Hoje, depois de 26 dias, tive meu primeiro dia de descanso em meio as minhas atividades de abrir e administrar a parte de Recursos Humanos e Finanças da maternidade de Castor, a única da região e uma das únicas em Bangui que presta serviços gratuitos à população. Porém, todo esse esforço é recompensado diariamente diante do impacto positivo que MSF tem na vida dos cidadãos centro-africanos.

Lembro quando estava em Bruxelas e um colega que já passou diversas vezes por aqui me disse: “O melhor de se trabalhar em Bangui é que é muito fácil se lembrar o porquê de você estar lá”. E é verdade.
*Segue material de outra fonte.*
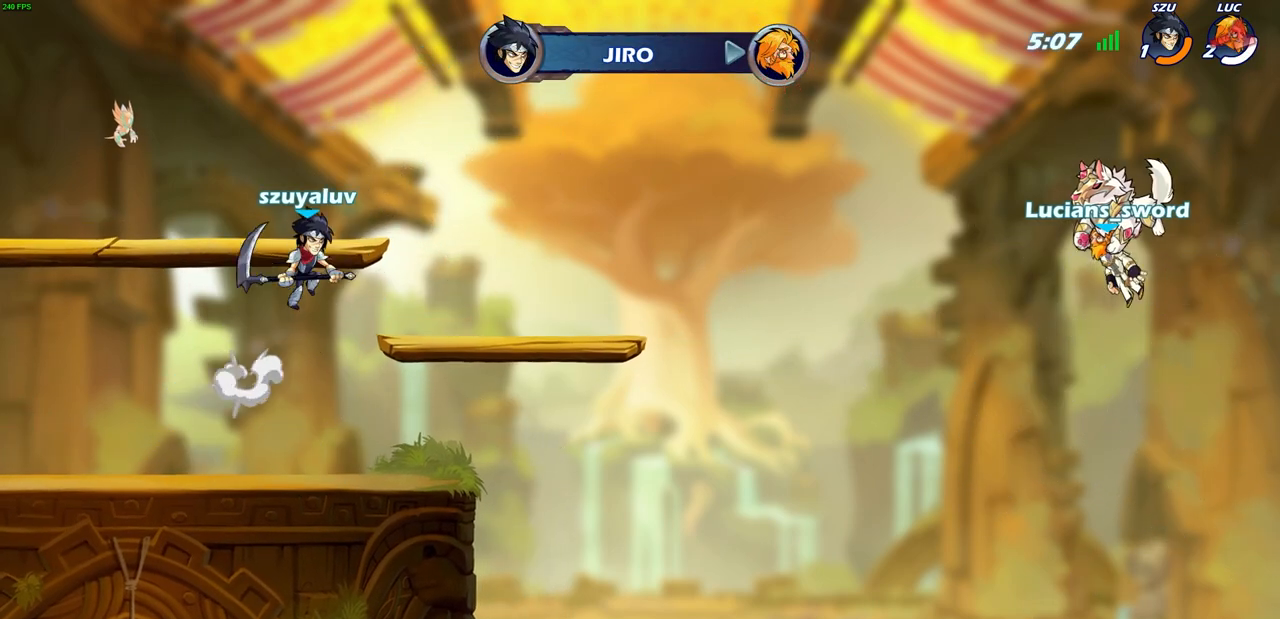
{"buttons": [], "left_stick": "center", "right_stick": "center", "events": [[333, "SELECT", "up"]]}
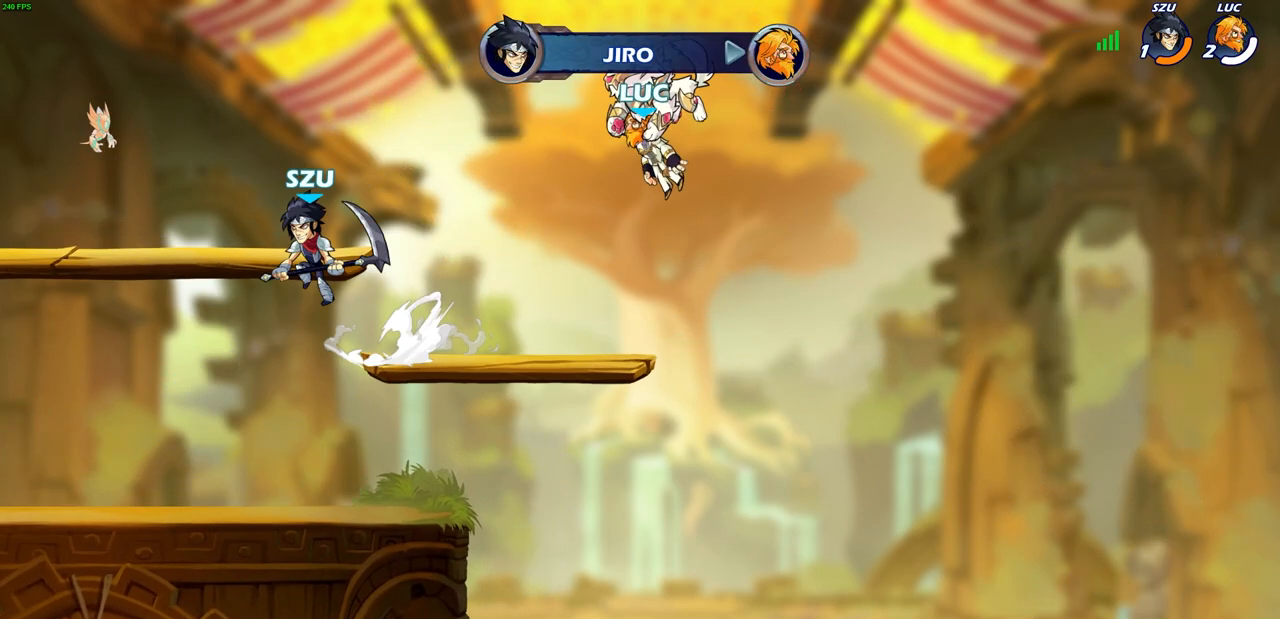
{"buttons": [], "left_stick": "center", "right_stick": "center", "events": []}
A motivação que você recebe ao ver o resultado do trabalho aqui supera completamente a exaustão física, emocional e mental do dia a dia.
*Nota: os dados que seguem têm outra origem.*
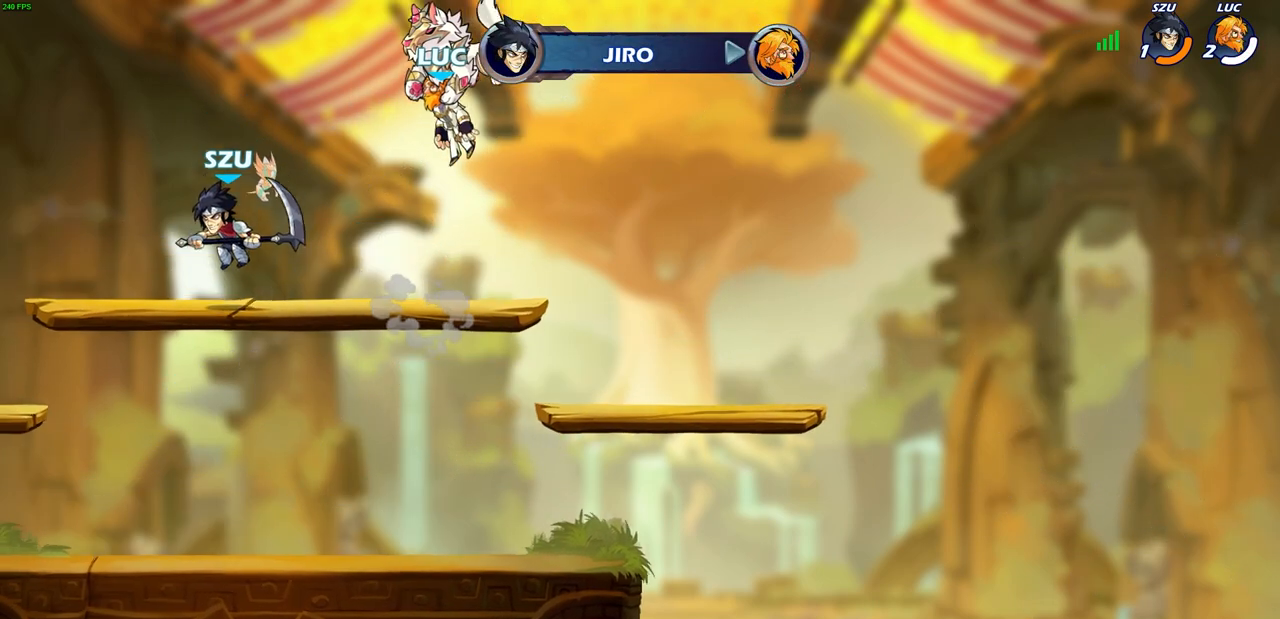
{"buttons": [], "left_stick": "center", "right_stick": "center", "events": []}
O fato de que chegamos a trabalhar, por vezes, até 16 horas por dia, sem final de semana ou feriado, confinados na base ou no escritório, sem direito a sair nem ao menos para conhecer o restaurante vizinho ou o mercado da esquina, é facilmente esquecido quando se escuta o choro de um novo centro-africano que nasce em nossa maternidade ou vemos o sorriso no rosto de um funcionário que recebe o seu salário, e que sabe que poderá alimentar sua família, ou reconstruir sua casa destruída pela guerra.
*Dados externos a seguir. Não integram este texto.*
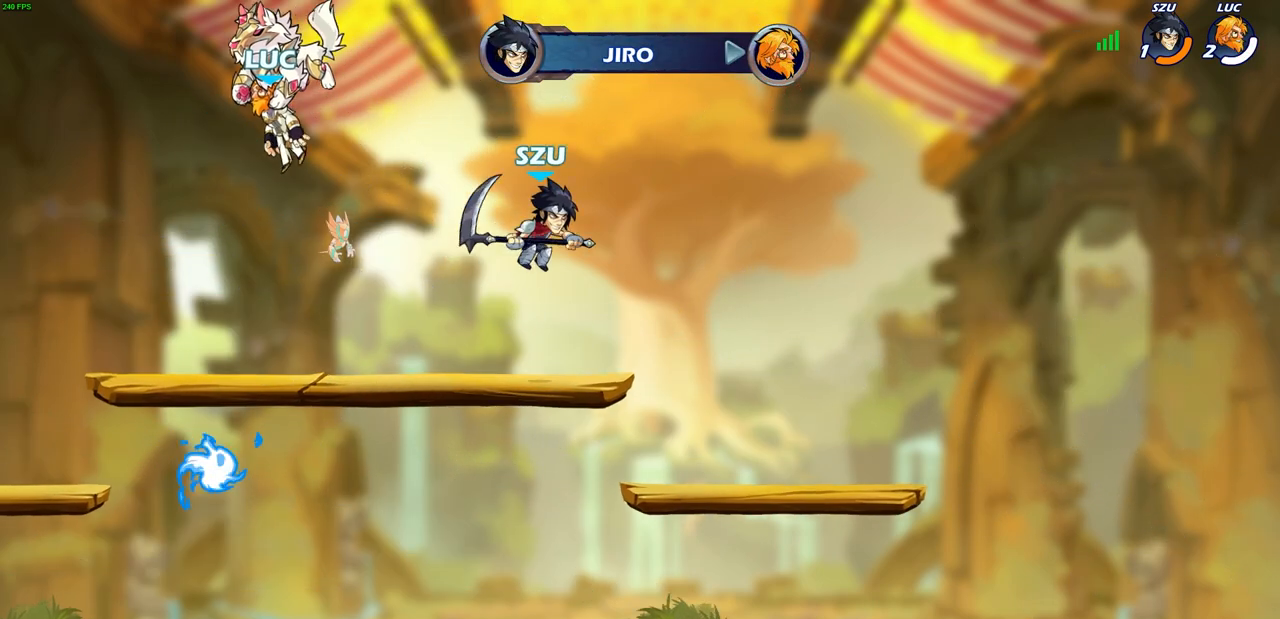
{"buttons": [], "left_stick": "center", "right_stick": "center", "events": []}
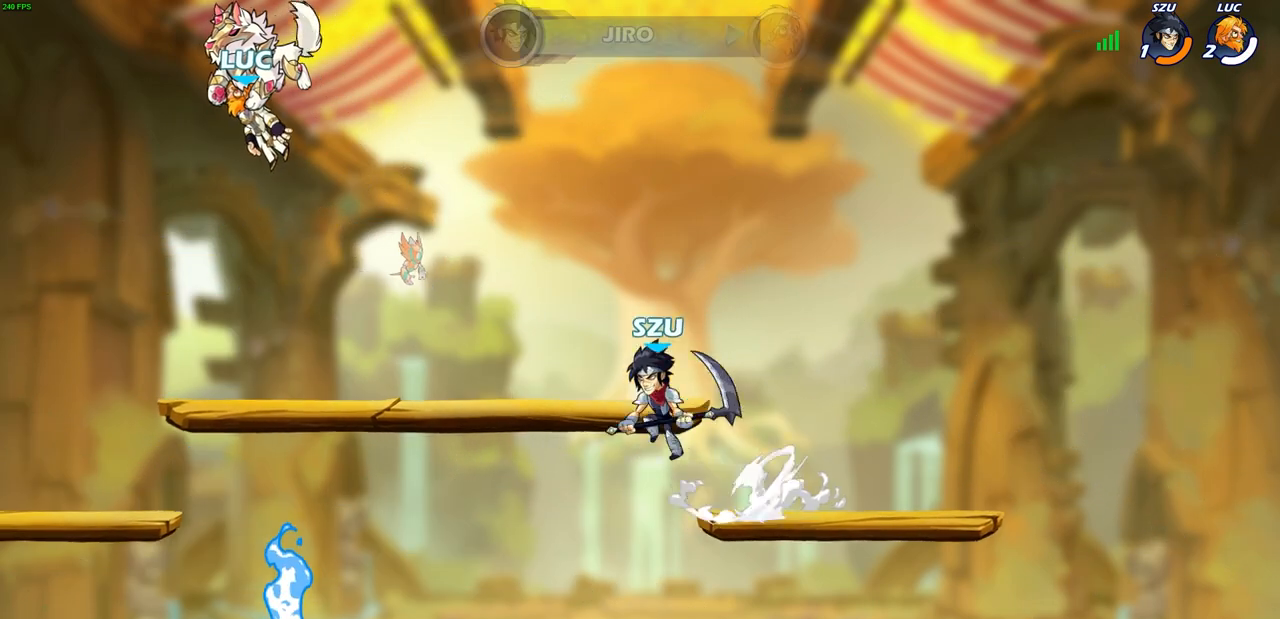
{"buttons": [], "left_stick": "center", "right_stick": "center", "events": []}
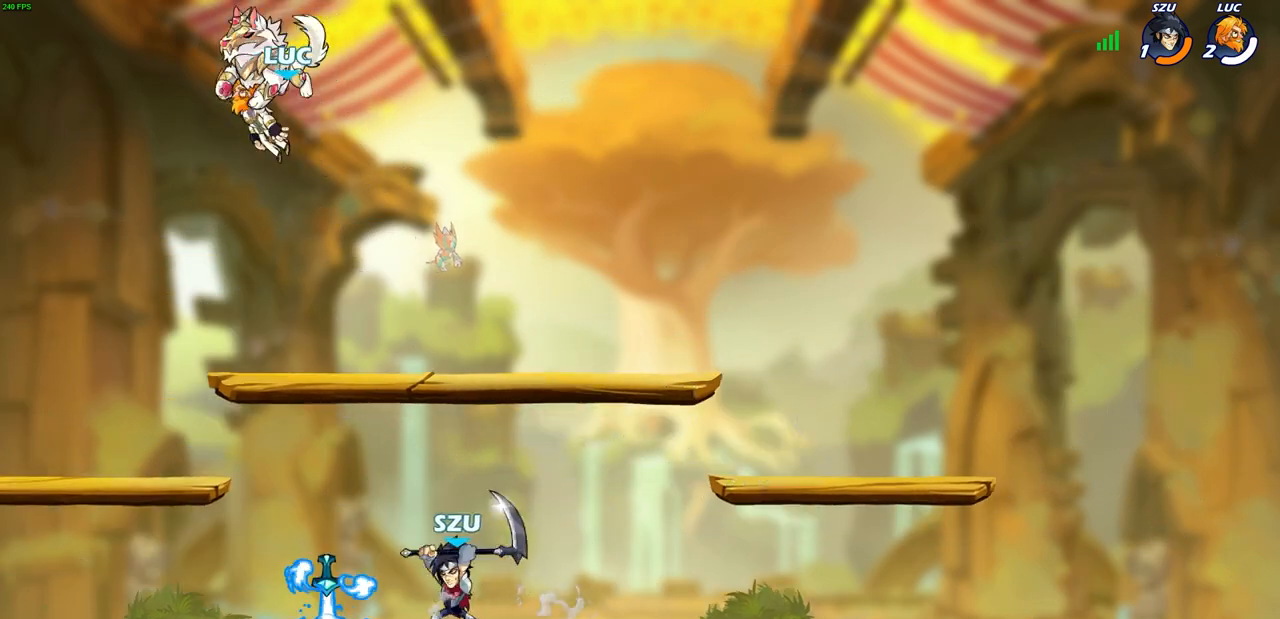
{"buttons": [], "left_stick": "center", "right_stick": "center", "events": []}
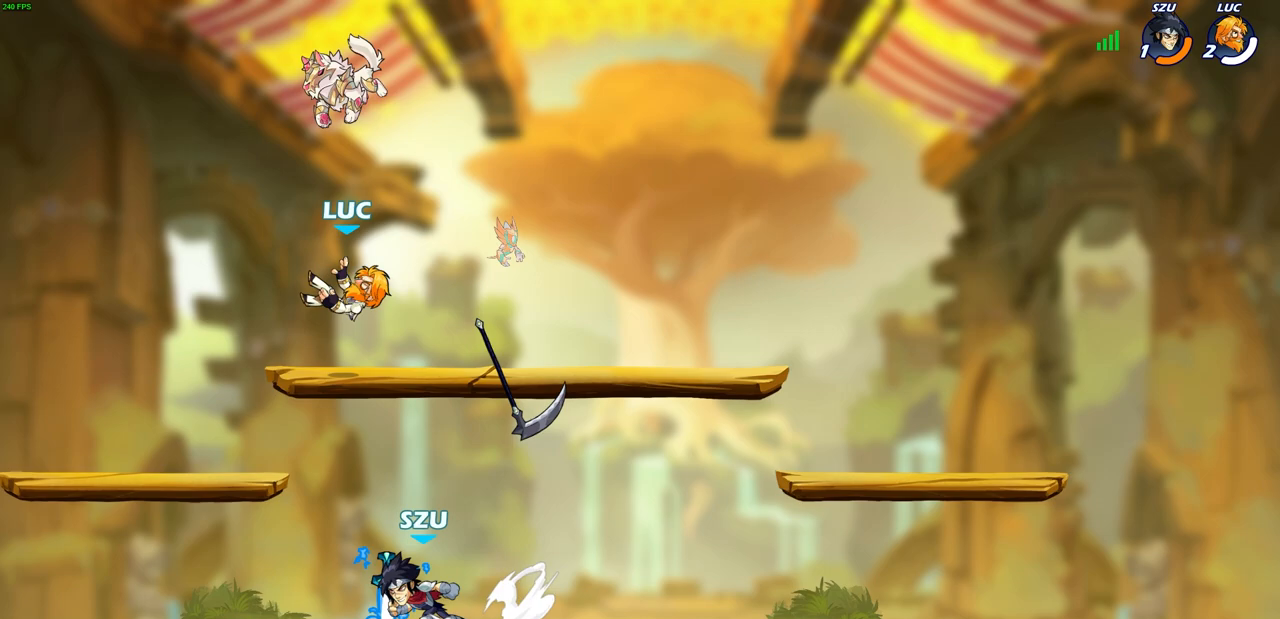
{"buttons": [], "left_stick": "right", "right_stick": "center", "events": [[100, "left_stick", "down"], [333, "left_stick", "right"]]}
Esta última parte, em especial, é a que mais me toca, uma vez que sou eu o responsável pela contratação e pela manutenção do quadro de funcionários. Foi um enorme desafio contratar mais de 70 pessoas em duas semanas, um trabalho que levou dias e noites sem dormir direito, analisando currículos, fazendo provas, entrevistas. Porém, tudo isso compensa quando você diz a uma pessoa que ela foi contratada.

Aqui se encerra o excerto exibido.